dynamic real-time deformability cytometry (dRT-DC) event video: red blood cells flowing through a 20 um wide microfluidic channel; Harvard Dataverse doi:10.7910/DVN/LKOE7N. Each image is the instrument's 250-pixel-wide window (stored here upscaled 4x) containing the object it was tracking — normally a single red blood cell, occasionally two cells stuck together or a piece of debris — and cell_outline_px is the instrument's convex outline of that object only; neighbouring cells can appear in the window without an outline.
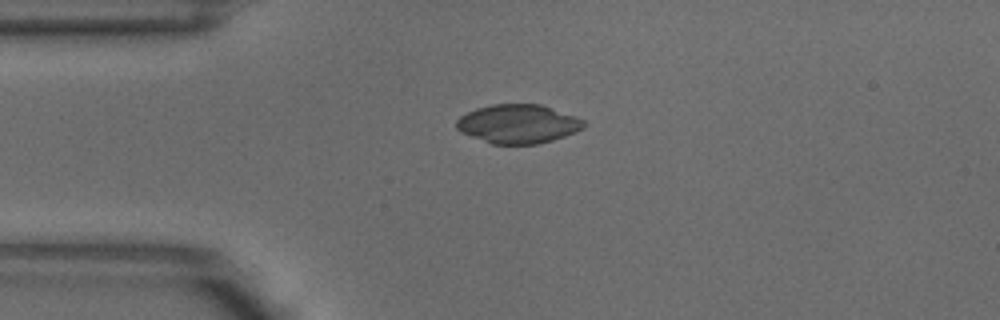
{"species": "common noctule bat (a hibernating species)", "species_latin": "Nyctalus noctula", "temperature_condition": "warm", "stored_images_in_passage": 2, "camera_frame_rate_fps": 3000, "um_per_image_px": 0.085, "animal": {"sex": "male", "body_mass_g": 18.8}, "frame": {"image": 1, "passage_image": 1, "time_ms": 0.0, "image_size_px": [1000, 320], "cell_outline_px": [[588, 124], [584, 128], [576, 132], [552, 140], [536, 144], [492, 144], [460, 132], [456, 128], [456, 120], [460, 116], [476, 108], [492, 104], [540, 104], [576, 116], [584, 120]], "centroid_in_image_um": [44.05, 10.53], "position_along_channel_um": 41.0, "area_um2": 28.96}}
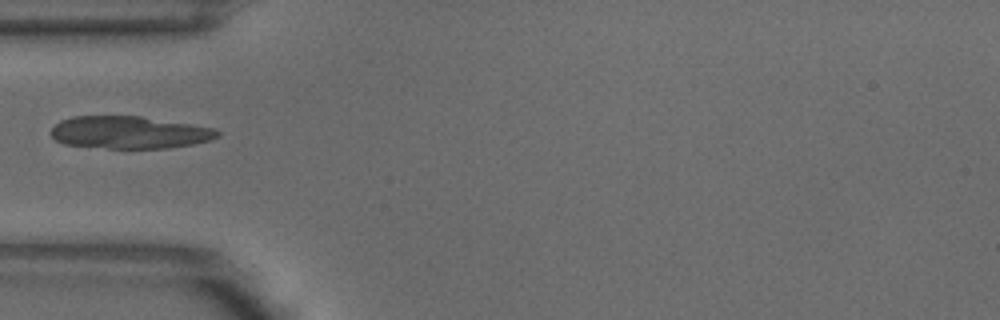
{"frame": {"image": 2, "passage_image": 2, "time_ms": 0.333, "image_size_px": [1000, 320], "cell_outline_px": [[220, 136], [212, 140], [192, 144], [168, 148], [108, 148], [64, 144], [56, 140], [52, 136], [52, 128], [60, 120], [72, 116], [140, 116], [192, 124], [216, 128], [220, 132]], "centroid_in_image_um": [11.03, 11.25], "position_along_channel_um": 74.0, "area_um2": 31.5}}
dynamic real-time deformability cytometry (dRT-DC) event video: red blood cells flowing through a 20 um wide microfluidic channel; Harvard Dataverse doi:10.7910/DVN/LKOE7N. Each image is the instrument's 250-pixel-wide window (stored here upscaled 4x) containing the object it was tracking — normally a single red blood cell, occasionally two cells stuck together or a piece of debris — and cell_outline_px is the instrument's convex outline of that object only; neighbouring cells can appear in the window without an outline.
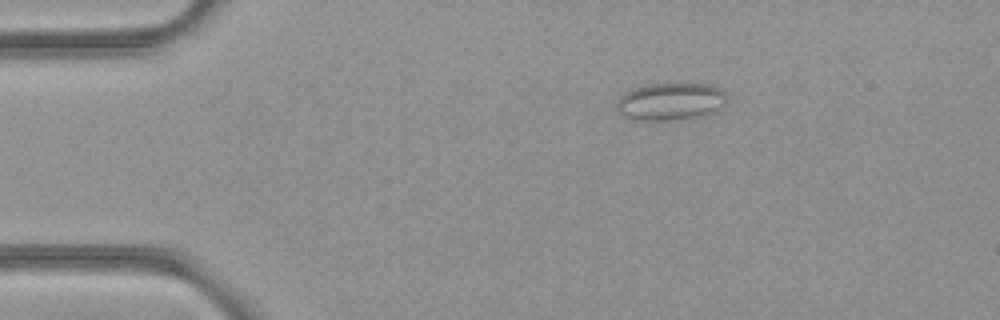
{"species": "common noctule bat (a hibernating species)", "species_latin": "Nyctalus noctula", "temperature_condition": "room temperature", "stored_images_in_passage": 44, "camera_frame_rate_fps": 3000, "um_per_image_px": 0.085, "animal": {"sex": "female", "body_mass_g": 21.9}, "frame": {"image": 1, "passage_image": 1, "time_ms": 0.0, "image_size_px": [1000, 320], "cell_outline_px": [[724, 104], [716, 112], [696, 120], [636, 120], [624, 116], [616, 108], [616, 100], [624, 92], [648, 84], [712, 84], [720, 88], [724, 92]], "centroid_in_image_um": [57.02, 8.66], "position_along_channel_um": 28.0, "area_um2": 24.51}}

_Instructions to follow_
Print every entry exactly as written, without the pictures.

_Completed task_
dynamic real-time deformability cytometry (dRT-DC) event video: red blood cells flowing through a 20 um wide microfluidic channel; Harvard Dataverse doi:10.7910/DVN/LKOE7N. Each image is the instrument's 250-pixel-wide window (stored here upscaled 4x) containing the object it was tracking — normally a single red blood cell, occasionally two cells stuck together or a piece of debris — and cell_outline_px is the instrument's convex outline of that object only; neighbouring cells can appear in the window without an outline.
{"species": "common noctule bat (a hibernating species)", "species_latin": "Nyctalus noctula", "temperature_condition": "warm", "stored_images_in_passage": 2, "camera_frame_rate_fps": 3000, "um_per_image_px": 0.085, "animal": {"sex": "male", "body_mass_g": 18.8}, "frame": {"image": 1, "passage_image": 1, "time_ms": 0.0, "image_size_px": [1000, 320], "cell_outline_px": [[588, 124], [584, 128], [576, 132], [552, 140], [536, 144], [492, 144], [460, 132], [456, 128], [456, 120], [460, 116], [476, 108], [492, 104], [540, 104], [576, 116], [584, 120]], "centroid_in_image_um": [44.05, 10.53], "position_along_channel_um": 41.0, "area_um2": 28.96}}
{"frame": {"image": 2, "passage_image": 2, "time_ms": 0.333, "image_size_px": [1000, 320], "cell_outline_px": [[220, 136], [212, 140], [192, 144], [168, 148], [108, 148], [64, 144], [56, 140], [52, 136], [52, 128], [60, 120], [72, 116], [140, 116], [192, 124], [216, 128], [220, 132]], "centroid_in_image_um": [11.03, 11.25], "position_along_channel_um": 74.0, "area_um2": 31.5}}
dynamic real-time deformability cytometry (dRT-DC) event video: red blood cells flowing through a 20 um wide microfluidic channel; Harvard Dataverse doi:10.7910/DVN/LKOE7N. Each image is the instrument's 250-pixel-wide window (stored here upscaled 4x) containing the object it was tracking — normally a single red blood cell, occasionally two cells stuck together or a piece of debris — and cell_outline_px is the instrument's convex outline of that object only; neighbouring cells can appear in the window without an outline.
{"species": "common noctule bat (a hibernating species)", "species_latin": "Nyctalus noctula", "temperature_condition": "room temperature", "stored_images_in_passage": 44, "camera_frame_rate_fps": 3000, "um_per_image_px": 0.085, "animal": {"sex": "female", "body_mass_g": 21.9}, "frame": {"image": 1, "passage_image": 1, "time_ms": 0.0, "image_size_px": [1000, 320], "cell_outline_px": [[724, 104], [716, 112], [696, 120], [636, 120], [624, 116], [616, 108], [616, 100], [624, 92], [648, 84], [712, 84], [720, 88], [724, 92]], "centroid_in_image_um": [57.02, 8.66], "position_along_channel_um": 28.0, "area_um2": 24.51}}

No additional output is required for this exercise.